Tuesday, March 21, 2006

The English professor's secret sin

It's probably Wrong, Evil, and Very Very Bad for English professors to make fun of their students' writing mistakes...which is why I do it behind closed doors. When students walk past my door and hear a sudden outburst of uncontrollable laughter, they might wonder what illicit action I'm induling in: drugs? drink? P.G. Wodehouse? No, I'm just reading student papers peppered with sentences like this one: "The hospital traditionally gives blue or pink blankets and gourmets according to sex."

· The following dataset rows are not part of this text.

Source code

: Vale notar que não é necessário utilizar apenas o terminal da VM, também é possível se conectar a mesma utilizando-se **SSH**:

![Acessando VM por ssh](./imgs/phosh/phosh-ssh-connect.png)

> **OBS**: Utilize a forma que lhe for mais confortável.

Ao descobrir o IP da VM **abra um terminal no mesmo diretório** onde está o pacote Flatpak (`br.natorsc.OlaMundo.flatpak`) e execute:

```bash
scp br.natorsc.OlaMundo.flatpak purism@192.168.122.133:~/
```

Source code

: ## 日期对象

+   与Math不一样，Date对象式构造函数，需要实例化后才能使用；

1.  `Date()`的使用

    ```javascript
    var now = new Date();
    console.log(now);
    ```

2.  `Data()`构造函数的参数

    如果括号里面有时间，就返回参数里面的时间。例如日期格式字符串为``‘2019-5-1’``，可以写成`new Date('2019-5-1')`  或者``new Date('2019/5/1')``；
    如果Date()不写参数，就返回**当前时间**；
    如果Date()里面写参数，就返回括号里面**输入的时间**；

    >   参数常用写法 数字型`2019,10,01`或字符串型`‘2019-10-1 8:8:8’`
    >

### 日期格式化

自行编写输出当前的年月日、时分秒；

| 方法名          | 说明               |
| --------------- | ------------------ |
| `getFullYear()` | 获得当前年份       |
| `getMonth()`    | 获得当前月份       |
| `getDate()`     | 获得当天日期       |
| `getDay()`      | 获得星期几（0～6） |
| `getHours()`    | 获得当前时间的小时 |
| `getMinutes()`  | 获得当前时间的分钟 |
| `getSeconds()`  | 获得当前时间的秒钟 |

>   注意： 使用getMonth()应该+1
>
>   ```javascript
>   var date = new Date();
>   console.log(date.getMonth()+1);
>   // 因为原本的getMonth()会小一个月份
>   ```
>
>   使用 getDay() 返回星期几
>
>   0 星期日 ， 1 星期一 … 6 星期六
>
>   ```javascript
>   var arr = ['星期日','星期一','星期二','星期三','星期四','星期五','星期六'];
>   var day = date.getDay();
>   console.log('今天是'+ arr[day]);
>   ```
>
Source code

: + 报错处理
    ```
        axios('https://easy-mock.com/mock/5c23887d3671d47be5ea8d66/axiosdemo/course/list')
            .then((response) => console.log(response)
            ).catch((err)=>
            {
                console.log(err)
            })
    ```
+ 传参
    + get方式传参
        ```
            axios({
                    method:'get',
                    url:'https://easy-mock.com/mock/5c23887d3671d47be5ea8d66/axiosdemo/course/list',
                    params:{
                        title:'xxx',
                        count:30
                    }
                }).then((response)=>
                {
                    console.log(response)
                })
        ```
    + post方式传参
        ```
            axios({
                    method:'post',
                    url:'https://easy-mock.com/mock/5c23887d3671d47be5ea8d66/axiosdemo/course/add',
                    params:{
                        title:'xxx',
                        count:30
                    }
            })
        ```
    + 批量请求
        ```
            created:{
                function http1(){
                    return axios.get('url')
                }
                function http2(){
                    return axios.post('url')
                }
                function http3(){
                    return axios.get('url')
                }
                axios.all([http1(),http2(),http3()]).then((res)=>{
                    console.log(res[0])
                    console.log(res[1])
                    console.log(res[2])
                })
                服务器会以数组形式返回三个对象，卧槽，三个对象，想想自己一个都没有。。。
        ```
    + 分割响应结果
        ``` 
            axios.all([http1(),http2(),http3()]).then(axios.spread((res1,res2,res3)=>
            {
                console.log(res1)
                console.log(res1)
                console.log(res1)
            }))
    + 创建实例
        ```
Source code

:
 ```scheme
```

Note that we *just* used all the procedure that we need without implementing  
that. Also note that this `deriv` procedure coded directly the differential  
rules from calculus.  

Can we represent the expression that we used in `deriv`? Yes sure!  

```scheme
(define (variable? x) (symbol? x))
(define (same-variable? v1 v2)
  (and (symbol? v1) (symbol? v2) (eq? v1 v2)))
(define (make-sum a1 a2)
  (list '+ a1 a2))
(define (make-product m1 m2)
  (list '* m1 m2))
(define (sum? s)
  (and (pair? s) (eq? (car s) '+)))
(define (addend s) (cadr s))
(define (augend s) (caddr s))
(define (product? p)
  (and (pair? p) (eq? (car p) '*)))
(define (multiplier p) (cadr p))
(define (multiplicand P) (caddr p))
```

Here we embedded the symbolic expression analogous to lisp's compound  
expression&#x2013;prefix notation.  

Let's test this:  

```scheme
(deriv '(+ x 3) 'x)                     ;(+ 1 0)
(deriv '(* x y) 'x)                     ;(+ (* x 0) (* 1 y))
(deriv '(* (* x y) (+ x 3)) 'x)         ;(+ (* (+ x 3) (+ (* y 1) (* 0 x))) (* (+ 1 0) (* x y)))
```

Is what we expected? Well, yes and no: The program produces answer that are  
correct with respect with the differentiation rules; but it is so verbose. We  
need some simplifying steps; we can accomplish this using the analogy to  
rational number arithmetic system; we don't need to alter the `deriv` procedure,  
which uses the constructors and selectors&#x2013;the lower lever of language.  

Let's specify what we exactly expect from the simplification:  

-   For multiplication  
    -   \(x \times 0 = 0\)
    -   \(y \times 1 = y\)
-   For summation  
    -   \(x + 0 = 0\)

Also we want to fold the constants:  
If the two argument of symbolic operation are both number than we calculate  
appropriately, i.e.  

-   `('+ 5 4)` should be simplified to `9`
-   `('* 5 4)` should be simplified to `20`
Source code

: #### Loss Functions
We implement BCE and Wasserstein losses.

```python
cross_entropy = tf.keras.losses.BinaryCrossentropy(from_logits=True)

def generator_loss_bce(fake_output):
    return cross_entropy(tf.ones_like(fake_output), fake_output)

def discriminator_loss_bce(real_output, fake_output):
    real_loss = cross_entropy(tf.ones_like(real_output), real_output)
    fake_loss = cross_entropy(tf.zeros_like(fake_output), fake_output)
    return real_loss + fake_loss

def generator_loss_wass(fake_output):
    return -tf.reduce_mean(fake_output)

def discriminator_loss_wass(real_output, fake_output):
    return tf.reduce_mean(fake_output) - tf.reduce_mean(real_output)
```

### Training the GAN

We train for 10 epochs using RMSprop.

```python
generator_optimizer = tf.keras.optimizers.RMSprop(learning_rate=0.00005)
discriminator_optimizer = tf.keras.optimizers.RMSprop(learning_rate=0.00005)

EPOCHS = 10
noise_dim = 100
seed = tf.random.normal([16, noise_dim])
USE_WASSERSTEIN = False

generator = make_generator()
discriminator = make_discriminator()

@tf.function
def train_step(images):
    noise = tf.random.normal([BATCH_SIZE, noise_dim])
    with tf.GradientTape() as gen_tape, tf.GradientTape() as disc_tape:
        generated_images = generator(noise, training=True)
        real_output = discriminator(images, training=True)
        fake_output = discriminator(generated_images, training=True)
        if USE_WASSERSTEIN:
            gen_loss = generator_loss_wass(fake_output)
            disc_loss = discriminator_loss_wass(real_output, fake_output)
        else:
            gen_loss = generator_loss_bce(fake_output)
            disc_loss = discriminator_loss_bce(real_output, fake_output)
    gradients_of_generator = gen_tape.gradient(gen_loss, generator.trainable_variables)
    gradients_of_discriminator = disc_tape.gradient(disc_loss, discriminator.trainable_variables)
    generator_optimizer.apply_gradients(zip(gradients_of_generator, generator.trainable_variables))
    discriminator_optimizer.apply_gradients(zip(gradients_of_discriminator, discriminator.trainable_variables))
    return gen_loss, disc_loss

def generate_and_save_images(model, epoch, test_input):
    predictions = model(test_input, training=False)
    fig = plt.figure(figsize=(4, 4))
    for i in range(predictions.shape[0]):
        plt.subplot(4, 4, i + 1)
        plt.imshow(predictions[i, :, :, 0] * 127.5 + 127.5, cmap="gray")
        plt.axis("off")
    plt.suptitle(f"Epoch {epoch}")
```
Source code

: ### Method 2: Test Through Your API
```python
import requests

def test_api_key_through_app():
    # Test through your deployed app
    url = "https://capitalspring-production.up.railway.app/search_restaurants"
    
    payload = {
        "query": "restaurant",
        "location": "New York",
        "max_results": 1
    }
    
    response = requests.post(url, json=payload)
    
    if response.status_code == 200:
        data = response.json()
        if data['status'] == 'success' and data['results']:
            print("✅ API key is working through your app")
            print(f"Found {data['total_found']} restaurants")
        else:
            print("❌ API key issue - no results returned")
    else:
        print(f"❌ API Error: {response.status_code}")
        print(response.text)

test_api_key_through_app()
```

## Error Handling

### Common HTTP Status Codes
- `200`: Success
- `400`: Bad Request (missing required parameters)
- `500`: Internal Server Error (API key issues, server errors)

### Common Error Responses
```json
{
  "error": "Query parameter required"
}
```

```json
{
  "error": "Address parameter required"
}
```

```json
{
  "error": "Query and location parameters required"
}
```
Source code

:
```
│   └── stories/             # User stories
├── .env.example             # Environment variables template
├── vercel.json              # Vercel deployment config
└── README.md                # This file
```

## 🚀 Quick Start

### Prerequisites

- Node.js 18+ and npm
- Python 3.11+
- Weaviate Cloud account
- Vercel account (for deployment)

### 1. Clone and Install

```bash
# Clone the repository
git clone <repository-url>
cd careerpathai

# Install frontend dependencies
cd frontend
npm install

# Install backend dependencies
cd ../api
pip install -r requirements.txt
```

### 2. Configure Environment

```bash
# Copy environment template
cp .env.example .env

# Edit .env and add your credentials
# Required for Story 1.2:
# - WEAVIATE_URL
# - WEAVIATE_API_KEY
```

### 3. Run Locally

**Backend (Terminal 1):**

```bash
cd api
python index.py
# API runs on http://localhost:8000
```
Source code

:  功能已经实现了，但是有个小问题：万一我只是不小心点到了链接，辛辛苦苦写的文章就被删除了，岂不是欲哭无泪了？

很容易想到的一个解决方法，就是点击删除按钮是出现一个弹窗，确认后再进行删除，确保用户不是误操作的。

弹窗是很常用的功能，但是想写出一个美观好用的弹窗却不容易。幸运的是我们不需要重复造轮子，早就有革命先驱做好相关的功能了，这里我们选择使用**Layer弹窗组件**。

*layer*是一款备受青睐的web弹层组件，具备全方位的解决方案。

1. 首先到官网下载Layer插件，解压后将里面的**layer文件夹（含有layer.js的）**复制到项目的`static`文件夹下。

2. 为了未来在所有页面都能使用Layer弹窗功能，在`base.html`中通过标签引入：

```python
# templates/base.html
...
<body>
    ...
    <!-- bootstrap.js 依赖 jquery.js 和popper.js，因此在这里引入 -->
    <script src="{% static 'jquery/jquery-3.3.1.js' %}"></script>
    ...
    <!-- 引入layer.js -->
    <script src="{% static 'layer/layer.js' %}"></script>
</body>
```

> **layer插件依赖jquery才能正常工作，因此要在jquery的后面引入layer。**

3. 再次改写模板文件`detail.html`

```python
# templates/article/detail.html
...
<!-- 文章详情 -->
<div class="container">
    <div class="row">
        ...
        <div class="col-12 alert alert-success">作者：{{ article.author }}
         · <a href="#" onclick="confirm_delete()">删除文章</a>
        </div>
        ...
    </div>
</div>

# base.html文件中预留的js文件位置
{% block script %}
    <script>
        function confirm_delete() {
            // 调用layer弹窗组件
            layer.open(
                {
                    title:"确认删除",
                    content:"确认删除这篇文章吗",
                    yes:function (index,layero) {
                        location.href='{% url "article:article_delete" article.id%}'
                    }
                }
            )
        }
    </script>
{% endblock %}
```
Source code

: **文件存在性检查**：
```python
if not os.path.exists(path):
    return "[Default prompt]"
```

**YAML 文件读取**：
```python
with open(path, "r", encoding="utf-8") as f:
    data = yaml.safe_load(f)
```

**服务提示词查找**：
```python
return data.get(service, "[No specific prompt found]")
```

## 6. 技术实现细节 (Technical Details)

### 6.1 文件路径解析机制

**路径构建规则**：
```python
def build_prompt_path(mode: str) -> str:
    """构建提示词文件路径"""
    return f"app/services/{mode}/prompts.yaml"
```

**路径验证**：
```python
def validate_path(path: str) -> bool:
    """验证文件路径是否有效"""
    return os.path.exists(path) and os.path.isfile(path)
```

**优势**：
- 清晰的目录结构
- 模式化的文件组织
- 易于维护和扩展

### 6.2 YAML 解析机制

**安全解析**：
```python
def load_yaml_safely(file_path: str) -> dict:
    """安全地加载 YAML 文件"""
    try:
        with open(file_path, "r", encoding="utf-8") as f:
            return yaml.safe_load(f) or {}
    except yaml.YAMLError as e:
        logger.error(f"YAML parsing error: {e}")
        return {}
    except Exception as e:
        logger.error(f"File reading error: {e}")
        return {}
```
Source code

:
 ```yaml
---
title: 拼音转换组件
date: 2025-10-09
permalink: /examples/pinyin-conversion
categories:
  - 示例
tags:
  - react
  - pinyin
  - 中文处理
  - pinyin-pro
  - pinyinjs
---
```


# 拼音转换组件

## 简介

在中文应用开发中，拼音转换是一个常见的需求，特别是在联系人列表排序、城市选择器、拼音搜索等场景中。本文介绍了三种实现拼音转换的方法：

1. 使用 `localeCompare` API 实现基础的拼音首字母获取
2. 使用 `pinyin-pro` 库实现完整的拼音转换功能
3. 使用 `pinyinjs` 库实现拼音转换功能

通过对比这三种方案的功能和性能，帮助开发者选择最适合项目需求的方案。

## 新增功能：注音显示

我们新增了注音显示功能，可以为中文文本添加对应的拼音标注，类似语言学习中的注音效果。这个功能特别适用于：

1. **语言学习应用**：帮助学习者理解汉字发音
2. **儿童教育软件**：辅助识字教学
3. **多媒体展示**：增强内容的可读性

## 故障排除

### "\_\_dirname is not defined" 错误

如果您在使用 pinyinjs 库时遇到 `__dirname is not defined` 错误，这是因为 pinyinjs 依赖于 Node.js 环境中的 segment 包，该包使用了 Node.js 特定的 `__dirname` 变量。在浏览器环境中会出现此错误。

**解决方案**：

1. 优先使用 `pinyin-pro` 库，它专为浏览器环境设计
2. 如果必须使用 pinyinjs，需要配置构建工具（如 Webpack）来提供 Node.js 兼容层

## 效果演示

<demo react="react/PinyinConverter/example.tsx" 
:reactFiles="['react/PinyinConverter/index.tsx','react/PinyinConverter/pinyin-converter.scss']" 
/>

I know it's wrong. I know I've come not to laugh at students' prose but to raise it to a higher level, but sometimes it would take superhuman self-control to avoid laughing at the ridiculous statements that pop up in papers:

What makes America what it is is our freedoms.

The party seems to be gathering a lot of public sediment.

Once in the hotel room high and on drugs the striper comes.

Timson supports this theory when explaining how her daughter longs to be "Miss Britney Spears" and immolates her actions and dress.

I know for a fact that she made a bias on how small town people act with one another, especially with comments like that of the meatloaf.

Frederick Jackson Turner groped Indians with outlaws and animals.

The audience is introduced to her through a search for the lost cow in which she finds the strange man in the woods hunting.

Despite the evidence, they were not suede.

Without I or one, there is no you! That is the positive aspect.

Images of thin pouty-lipped models are thrown into our faces every few seconds, forcing that piece of equal pie we've longed for to be thrown up into that holy grail, deemed the toilet, of problems and insecurities, the toilet called society and the problem labeled bulimia.

I could go on all day. But that would be Wrong, Evil, and Very Very Bad. Instead, I'll just chuckle quietly behind closed doors.

1 comment:

Anonymous said...

Our future ladies and gentlemen! And these are the ones who are going to college! Nice - or sad - depending on how you look at it.

I think you should also include tales of students who don't know what elipses are or who can't tell the difference between a hypen and a dash.